Set exercise =
Present the records below as a numbered list, omitting any blank lines, beginning at the start of the records and ending with the line containing "state / province: Amazonas", both inclusive.

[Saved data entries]
------------------------------
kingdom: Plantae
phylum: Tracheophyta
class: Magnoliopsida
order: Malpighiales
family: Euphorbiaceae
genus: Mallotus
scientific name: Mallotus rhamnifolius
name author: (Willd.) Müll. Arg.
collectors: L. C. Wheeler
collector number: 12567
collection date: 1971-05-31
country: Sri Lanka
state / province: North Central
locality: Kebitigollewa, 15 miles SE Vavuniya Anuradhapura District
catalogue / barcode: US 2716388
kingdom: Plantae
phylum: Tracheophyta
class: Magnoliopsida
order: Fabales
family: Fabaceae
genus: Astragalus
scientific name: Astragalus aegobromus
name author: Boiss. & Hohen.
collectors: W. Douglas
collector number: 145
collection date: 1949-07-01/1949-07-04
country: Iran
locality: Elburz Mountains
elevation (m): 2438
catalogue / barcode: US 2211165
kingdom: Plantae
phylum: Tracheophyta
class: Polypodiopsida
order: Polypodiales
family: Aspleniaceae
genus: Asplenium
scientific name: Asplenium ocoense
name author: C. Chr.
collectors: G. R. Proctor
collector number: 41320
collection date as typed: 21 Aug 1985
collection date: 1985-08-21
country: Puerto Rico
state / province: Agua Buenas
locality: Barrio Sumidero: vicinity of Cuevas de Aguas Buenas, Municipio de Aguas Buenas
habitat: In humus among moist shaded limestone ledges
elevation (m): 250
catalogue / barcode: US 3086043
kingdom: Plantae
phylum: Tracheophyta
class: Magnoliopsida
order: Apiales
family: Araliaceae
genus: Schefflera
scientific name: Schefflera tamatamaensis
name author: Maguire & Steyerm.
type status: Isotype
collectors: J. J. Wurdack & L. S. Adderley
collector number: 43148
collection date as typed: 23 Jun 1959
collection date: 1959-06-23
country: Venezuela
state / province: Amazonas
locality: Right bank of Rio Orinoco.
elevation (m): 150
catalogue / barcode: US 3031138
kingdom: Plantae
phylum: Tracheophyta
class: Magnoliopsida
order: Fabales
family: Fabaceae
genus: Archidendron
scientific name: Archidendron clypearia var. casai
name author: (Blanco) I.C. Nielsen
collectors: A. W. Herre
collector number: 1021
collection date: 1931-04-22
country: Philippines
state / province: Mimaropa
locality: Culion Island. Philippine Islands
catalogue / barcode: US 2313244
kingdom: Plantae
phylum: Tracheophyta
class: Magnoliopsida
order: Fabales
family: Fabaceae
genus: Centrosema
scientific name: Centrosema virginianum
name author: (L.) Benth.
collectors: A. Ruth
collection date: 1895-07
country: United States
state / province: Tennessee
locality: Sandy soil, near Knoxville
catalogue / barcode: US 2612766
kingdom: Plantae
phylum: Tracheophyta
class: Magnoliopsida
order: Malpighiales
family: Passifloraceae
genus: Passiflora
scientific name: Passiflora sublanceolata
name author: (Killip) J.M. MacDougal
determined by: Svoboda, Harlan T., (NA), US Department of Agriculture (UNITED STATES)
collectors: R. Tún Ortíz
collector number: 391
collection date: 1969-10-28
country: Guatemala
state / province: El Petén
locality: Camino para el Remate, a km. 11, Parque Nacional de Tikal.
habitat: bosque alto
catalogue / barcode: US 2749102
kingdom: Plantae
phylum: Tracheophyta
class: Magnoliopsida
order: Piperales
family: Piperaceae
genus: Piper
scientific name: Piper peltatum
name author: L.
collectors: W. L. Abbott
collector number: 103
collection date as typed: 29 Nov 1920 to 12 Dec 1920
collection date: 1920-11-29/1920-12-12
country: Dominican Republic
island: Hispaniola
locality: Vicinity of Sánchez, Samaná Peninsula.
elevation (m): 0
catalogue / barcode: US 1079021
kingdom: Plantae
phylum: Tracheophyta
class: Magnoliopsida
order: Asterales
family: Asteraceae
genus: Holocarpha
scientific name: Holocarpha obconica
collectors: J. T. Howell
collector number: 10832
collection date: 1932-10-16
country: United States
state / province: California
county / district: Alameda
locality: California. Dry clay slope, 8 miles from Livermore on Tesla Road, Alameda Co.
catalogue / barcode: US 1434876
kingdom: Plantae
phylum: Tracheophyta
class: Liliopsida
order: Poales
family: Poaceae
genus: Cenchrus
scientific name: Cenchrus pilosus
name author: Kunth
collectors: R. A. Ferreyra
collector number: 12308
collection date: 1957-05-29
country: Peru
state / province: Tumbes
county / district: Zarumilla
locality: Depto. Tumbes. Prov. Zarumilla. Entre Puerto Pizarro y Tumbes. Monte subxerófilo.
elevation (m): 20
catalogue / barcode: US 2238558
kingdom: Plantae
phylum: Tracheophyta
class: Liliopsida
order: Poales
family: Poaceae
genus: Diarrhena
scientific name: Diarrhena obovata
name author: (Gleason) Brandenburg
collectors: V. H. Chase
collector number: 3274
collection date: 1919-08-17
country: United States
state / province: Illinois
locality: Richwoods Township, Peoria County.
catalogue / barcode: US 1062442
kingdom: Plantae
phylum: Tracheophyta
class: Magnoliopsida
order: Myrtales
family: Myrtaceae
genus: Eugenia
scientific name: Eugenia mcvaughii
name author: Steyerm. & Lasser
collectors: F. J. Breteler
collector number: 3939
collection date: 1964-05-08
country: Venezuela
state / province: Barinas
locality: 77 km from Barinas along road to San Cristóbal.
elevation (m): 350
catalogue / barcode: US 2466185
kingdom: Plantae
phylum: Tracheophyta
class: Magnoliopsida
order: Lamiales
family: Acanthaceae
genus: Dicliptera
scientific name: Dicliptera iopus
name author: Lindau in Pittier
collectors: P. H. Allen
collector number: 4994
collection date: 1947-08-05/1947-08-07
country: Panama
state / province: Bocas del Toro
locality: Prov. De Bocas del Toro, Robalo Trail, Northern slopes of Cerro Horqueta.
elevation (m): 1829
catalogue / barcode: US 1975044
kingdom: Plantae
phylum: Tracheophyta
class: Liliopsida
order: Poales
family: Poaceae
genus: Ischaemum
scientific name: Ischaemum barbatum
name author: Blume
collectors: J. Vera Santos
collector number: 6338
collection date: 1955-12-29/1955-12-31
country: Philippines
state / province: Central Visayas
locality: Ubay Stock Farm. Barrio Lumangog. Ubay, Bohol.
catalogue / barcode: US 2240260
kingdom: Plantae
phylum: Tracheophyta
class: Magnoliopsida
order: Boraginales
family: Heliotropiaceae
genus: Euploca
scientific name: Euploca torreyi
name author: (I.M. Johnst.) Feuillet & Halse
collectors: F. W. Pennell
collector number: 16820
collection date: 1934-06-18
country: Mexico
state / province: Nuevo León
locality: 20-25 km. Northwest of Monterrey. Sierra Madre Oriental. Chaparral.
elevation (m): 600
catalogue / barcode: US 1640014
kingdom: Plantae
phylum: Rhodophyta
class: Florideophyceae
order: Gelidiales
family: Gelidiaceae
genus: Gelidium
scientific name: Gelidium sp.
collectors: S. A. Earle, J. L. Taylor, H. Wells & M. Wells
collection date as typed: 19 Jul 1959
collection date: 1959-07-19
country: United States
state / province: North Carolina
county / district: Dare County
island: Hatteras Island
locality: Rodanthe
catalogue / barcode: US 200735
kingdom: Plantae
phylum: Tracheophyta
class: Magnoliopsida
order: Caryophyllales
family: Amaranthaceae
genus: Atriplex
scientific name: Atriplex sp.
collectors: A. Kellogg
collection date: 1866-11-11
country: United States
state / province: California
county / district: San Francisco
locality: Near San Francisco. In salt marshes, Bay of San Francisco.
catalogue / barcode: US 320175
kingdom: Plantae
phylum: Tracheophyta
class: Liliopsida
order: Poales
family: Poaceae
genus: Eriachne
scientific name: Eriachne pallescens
------------------------------
Solution to this task =
1. kingdom: Plantae
2. phylum: Tracheophyta
3. class: Magnoliopsida
4. order: Malpighiales
5. family: Euphorbiaceae
6. genus: Mallotus
7. scientific name: Mallotus rhamnifolius
8. name author: (Willd.) Müll. Arg.
9. collectors: L. C. Wheeler
10. collector number: 12567
11. collection date: 1971-05-31
12. country: Sri Lanka
13. state / province: North Central
14. locality: Kebitigollewa, 15 miles SE Vavuniya Anuradhapura District
15. catalogue / barcode: US 2716388
16. kingdom: Plantae
17. phylum: Tracheophyta
18. class: Magnoliopsida
19. order: Fabales
20. family: Fabaceae
21. genus: Astragalus
22. scientific name: Astragalus aegobromus
23. name author: Boiss. & Hohen.
24. collectors: W. Douglas
25. collector number: 145
26. collection date: 1949-07-01/1949-07-04
27. country: Iran
28. locality: Elburz Mountains
29. elevation (m): 2438
30. catalogue / barcode: US 2211165
31. kingdom: Plantae
32. phylum: Tracheophyta
33. class: Polypodiopsida
34. order: Polypodiales
35. family: Aspleniaceae
36. genus: Asplenium
37. scientific name: Asplenium ocoense
38. name author: C. Chr.
39. collectors: G. R. Proctor
40. collector number: 41320
41. collection date as typed: 21 Aug 1985
42. collection date: 1985-08-21
43. country: Puerto Rico
44. state / province: Agua Buenas
45. locality: Barrio Sumidero: vicinity of Cuevas de Aguas Buenas, Municipio de Aguas Buenas
46. habitat: In humus among moist shaded limestone ledges
47. elevation (m): 250
48. catalogue / barcode: US 3086043
49. kingdom: Plantae
50. phylum: Tracheophyta
51. class: Magnoliopsida
52. order: Apiales
53. family: Araliaceae
54. genus: Schefflera
55. scientific name: Schefflera tamatamaensis
56. name author: Maguire & Steyerm.
57. type status: Isotype
58. collectors: J. J. Wurdack & L. S. Adderley
59. collector number: 43148
60. collection date as typed: 23 Jun 1959
61. collection date: 1959-06-23
62. country: Venezuela
63. state / province: Amazonas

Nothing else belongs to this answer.